■ **BRIEF**
Search the listing below for the word "lines" and copy each line that holds it.

■ **EXCERPTED RECORDS**
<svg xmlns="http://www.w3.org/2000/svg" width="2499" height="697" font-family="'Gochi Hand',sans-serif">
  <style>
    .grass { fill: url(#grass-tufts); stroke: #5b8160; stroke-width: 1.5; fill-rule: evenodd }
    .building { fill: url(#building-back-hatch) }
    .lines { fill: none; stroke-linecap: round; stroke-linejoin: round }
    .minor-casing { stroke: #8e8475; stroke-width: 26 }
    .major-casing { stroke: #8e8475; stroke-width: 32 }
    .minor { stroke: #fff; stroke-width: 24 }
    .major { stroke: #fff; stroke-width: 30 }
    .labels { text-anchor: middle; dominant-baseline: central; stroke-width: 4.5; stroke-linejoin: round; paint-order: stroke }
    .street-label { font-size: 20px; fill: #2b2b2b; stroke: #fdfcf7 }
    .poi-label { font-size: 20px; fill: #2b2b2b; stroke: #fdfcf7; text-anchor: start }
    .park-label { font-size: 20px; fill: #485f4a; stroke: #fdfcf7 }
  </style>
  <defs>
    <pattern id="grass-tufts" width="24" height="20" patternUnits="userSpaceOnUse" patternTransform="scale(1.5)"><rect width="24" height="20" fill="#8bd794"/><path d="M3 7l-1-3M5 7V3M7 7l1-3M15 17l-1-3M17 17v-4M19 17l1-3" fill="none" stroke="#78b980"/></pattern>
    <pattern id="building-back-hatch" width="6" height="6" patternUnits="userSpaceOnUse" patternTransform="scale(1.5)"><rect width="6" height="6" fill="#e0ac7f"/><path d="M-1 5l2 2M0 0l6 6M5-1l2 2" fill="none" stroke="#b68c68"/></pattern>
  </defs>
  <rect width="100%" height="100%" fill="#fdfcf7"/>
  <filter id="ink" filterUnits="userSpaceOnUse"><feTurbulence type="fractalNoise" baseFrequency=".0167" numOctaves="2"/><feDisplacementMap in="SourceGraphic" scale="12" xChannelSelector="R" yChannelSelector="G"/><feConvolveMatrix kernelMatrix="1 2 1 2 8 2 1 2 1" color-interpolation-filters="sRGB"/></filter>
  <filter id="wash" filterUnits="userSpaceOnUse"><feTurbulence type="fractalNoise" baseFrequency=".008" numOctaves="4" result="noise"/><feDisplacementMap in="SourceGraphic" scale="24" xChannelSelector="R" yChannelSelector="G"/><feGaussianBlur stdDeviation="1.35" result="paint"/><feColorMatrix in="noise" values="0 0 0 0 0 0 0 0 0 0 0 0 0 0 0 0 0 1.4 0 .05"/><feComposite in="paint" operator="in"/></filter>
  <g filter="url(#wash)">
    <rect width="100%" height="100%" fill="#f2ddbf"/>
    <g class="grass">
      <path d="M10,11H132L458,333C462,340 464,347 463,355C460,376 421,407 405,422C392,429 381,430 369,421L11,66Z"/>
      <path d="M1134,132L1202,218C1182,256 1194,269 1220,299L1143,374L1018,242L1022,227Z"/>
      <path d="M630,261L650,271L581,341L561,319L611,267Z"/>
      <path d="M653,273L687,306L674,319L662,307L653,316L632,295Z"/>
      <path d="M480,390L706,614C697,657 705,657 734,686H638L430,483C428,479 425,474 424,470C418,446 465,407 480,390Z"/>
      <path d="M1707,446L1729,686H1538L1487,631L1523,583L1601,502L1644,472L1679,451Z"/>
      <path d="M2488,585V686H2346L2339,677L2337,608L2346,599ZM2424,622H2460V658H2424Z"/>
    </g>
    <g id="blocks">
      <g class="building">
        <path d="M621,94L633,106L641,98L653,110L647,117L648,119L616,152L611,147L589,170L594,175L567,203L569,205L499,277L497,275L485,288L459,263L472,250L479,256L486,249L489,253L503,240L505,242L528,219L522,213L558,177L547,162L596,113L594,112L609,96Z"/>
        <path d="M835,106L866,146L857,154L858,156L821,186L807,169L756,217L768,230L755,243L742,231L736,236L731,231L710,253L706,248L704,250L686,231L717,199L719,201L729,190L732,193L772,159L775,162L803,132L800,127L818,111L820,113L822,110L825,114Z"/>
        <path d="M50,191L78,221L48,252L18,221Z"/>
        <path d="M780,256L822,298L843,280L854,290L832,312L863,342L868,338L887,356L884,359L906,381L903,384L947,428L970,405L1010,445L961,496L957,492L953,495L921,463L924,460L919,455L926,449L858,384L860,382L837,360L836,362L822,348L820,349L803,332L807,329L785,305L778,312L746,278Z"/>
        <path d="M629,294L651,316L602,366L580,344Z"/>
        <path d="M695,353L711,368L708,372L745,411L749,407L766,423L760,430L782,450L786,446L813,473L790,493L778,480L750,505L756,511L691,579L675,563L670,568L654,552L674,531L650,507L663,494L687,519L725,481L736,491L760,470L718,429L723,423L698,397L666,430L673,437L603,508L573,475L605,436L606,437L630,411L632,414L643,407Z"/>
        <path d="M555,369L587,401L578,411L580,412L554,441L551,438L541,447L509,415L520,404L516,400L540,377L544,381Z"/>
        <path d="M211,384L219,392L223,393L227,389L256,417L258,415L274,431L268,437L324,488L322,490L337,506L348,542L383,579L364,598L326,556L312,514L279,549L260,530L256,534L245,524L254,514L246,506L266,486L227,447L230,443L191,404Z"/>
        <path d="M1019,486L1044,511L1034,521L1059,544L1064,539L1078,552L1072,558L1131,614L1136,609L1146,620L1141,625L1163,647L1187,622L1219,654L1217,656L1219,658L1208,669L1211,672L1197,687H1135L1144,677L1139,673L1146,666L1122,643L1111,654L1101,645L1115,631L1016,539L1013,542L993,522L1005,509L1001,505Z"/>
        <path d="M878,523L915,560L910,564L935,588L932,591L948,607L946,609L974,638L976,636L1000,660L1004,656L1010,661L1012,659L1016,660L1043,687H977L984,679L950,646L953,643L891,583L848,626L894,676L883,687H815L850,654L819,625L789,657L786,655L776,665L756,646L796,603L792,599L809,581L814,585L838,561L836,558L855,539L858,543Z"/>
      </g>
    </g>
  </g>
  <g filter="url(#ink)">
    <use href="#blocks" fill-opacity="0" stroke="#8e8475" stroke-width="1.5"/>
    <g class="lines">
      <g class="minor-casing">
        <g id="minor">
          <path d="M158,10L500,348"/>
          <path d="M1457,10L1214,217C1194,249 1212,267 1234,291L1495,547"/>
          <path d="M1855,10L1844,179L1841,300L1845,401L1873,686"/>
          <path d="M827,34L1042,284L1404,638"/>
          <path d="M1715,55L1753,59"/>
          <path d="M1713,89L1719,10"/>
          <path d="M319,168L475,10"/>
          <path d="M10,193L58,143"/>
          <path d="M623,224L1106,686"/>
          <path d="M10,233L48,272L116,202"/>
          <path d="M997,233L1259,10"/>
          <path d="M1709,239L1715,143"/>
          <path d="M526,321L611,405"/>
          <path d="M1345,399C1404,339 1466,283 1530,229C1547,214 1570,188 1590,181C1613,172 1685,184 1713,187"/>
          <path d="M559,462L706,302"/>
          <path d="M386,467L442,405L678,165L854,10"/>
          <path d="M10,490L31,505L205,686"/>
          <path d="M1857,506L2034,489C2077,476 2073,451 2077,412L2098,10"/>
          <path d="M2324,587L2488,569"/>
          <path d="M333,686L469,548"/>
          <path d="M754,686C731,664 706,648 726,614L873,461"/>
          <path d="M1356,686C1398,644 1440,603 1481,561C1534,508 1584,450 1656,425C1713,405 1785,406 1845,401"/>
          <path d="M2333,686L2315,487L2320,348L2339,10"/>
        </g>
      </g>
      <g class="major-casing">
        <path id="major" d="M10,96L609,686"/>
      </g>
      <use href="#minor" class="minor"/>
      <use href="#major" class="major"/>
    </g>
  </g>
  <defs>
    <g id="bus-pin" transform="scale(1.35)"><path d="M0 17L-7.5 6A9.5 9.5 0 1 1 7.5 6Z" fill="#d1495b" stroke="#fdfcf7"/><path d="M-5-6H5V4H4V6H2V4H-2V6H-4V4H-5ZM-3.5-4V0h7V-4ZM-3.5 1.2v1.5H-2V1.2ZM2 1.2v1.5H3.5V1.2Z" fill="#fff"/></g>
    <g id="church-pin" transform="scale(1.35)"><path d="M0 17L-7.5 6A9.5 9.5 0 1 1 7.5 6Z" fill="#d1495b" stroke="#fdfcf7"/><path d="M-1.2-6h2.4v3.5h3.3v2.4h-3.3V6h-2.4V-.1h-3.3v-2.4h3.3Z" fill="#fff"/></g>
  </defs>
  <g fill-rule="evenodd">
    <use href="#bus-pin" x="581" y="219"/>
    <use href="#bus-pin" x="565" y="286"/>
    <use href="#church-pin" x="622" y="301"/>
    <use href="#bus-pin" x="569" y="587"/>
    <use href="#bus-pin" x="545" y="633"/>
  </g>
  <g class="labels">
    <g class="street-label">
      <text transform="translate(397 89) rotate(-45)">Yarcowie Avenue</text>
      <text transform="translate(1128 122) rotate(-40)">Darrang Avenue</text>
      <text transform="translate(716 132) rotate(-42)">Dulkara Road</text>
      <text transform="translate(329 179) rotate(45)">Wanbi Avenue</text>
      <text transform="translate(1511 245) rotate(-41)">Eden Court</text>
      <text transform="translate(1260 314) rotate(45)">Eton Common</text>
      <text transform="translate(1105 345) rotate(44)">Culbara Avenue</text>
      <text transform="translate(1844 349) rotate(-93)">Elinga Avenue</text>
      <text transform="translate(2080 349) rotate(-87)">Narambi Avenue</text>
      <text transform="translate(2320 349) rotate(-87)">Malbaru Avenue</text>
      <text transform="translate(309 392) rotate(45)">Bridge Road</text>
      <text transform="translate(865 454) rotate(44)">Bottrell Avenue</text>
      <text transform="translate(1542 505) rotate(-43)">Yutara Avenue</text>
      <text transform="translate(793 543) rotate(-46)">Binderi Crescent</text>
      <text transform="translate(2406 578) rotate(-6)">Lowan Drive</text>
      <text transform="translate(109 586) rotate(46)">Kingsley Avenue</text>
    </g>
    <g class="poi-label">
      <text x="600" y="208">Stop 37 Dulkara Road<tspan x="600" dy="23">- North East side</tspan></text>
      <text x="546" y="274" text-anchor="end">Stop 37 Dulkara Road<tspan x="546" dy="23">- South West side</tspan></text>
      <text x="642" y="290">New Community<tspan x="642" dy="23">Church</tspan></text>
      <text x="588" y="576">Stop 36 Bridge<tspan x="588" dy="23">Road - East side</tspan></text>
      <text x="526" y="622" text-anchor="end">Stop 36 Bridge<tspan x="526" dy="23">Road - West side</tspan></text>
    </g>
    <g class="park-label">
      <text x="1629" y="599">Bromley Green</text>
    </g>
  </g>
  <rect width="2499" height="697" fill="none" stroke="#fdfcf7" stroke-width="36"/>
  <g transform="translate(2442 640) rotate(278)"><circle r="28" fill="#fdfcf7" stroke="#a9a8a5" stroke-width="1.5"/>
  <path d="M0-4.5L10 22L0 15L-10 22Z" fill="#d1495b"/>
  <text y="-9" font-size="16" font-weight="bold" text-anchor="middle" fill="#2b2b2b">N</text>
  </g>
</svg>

■ **EXERCISE ANSWER**
    .lines { fill: none; stroke-linecap: round; stroke-linejoin: round }
    <g class="lines">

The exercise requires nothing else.